- [The exercise]
Reproduce the lines below, starting with the first line and ending with the line that contains "Dot at: (129, 282)". Include both of these lines.

- [Provided data]

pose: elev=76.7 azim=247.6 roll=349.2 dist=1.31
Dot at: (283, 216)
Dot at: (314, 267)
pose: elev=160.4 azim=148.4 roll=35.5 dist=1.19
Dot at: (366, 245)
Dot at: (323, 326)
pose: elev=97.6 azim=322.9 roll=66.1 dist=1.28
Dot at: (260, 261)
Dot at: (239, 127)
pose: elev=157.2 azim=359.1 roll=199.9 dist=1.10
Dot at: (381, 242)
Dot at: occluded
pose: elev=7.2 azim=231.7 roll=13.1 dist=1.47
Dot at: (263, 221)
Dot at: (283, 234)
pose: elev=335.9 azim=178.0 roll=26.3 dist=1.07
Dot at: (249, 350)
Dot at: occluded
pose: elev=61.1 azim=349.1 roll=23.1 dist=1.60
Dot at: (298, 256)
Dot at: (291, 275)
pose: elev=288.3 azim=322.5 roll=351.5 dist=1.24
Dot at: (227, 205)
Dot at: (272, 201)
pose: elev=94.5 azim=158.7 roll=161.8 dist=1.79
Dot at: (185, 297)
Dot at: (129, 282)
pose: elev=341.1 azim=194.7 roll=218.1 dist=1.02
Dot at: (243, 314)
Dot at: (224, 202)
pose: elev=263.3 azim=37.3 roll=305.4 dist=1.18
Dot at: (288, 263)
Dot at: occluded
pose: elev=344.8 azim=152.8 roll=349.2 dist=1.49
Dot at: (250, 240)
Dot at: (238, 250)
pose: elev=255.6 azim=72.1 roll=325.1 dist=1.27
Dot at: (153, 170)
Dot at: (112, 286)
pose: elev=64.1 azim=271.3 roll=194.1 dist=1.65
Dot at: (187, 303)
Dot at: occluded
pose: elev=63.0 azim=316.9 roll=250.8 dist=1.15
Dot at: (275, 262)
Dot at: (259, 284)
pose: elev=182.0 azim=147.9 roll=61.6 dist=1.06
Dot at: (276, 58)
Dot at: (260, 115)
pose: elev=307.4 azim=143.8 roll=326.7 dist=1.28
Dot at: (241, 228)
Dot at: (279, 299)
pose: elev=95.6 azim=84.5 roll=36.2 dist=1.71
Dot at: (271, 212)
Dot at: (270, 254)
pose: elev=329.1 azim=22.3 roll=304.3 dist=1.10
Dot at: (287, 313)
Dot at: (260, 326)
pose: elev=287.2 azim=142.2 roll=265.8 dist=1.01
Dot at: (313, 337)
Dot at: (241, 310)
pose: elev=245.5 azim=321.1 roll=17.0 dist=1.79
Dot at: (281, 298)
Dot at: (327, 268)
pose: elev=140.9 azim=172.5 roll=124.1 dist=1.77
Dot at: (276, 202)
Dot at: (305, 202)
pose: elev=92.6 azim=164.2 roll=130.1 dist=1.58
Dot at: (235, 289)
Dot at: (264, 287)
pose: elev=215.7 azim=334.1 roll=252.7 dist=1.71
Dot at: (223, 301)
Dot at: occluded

- [Result of this exercise]
pose: elev=76.7 azim=247.6 roll=349.2 dist=1.31
Dot at: (283, 216)
Dot at: (314, 267)
pose: elev=160.4 azim=148.4 roll=35.5 dist=1.19
Dot at: (366, 245)
Dot at: (323, 326)
pose: elev=97.6 azim=322.9 roll=66.1 dist=1.28
Dot at: (260, 261)
Dot at: (239, 127)
pose: elev=157.2 azim=359.1 roll=199.9 dist=1.10
Dot at: (381, 242)
Dot at: occluded
pose: elev=7.2 azim=231.7 roll=13.1 dist=1.47
Dot at: (263, 221)
Dot at: (283, 234)
pose: elev=335.9 azim=178.0 roll=26.3 dist=1.07
Dot at: (249, 350)
Dot at: occluded
pose: elev=61.1 azim=349.1 roll=23.1 dist=1.60
Dot at: (298, 256)
Dot at: (291, 275)
pose: elev=288.3 azim=322.5 roll=351.5 dist=1.24
Dot at: (227, 205)
Dot at: (272, 201)
pose: elev=94.5 azim=158.7 roll=161.8 dist=1.79
Dot at: (185, 297)
Dot at: (129, 282)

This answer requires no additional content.